A natural question is: are all these new locations wrong, and the dropped
locations only dropped because of bugs? To address that, I picked 20 new
locations and 20 dropped locations at random and analysed why they happened.
The input samples can be found here [2], along with an llvm-reduce'd version of
each IR file. I confirmed the reason for the new/dropped location in the
reduced and original file, as llvm-reducing them can alter the reason why
something is dropped or not.
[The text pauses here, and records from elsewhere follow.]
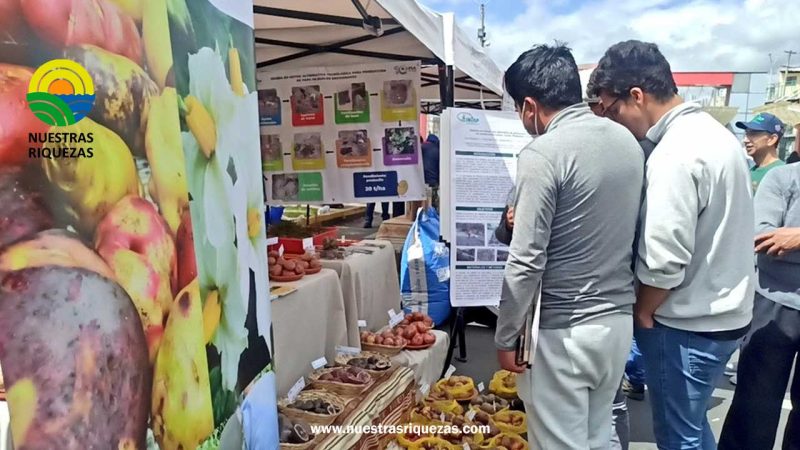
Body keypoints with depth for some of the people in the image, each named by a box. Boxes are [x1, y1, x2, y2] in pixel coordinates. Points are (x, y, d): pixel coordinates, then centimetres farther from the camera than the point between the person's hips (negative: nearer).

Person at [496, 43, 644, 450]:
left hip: (563, 331, -7)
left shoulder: (543, 154, -18)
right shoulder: (627, 141, 6)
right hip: (618, 319, 8)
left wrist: (505, 338, -8)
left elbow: (526, 262, -20)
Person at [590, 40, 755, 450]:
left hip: (687, 324, -9)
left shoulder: (674, 156, -24)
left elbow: (664, 262, -26)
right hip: (722, 312, 9)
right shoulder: (713, 131, 6)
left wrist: (641, 311, -8)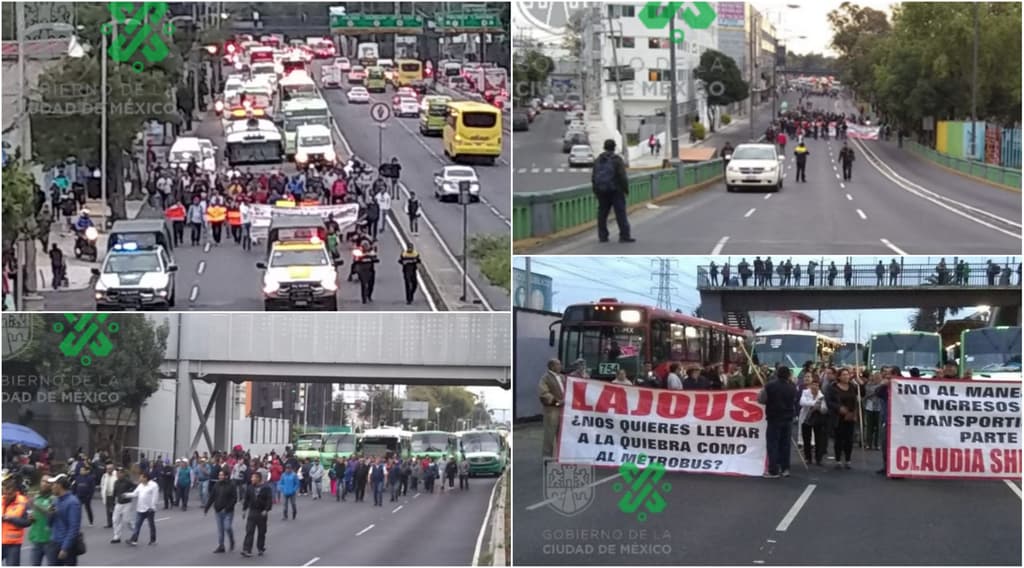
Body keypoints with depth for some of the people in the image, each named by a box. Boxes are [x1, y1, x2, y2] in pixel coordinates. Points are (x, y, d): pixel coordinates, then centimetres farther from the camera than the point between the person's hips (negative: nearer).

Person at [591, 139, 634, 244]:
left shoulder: (598, 160, 9)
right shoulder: (617, 159, -9)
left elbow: (594, 177, 11)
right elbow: (622, 176, -13)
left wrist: (596, 190, 18)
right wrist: (626, 188, -4)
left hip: (601, 191, 5)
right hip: (615, 190, -5)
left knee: (602, 213, 10)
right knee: (620, 212, -5)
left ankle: (602, 236, 9)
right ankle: (624, 236, -9)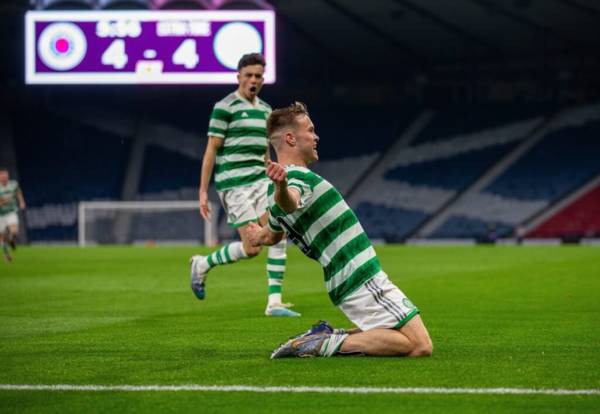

Of the new locations, we previously could not
track the location because:
* 14 DBG_VALUEs come after the vreg operand is out of liveness and are dropped
by LiveDebugVariables.
* 2 DBG_VALUEs are out of liveness and dropped by RegisterCoalescing
out of conservativeness.
* 2 DBG_VALUEs that appear before their operand is defined. This is out of
liveness, instruction referencing saves them through preserving debug
use-before-defs.
* 2 DBG_VALUEs that are out of liveness after a branch, but the value is live
down the other branch path.
All of these locations can be tracked with instruction referencing because
liveness is not a consideration, only availability in physical registers. 19 of
the new locations were correct, while one tracked the right value but picked
the wrong location for it, which I've now got a patch for.
For the dropped locations:
* 8 false locations are dropped, they used to refer to the wrong value because
of a failure in register coalescing, see the body of [3].
Would these issues ^ show up/be testable with Dexter?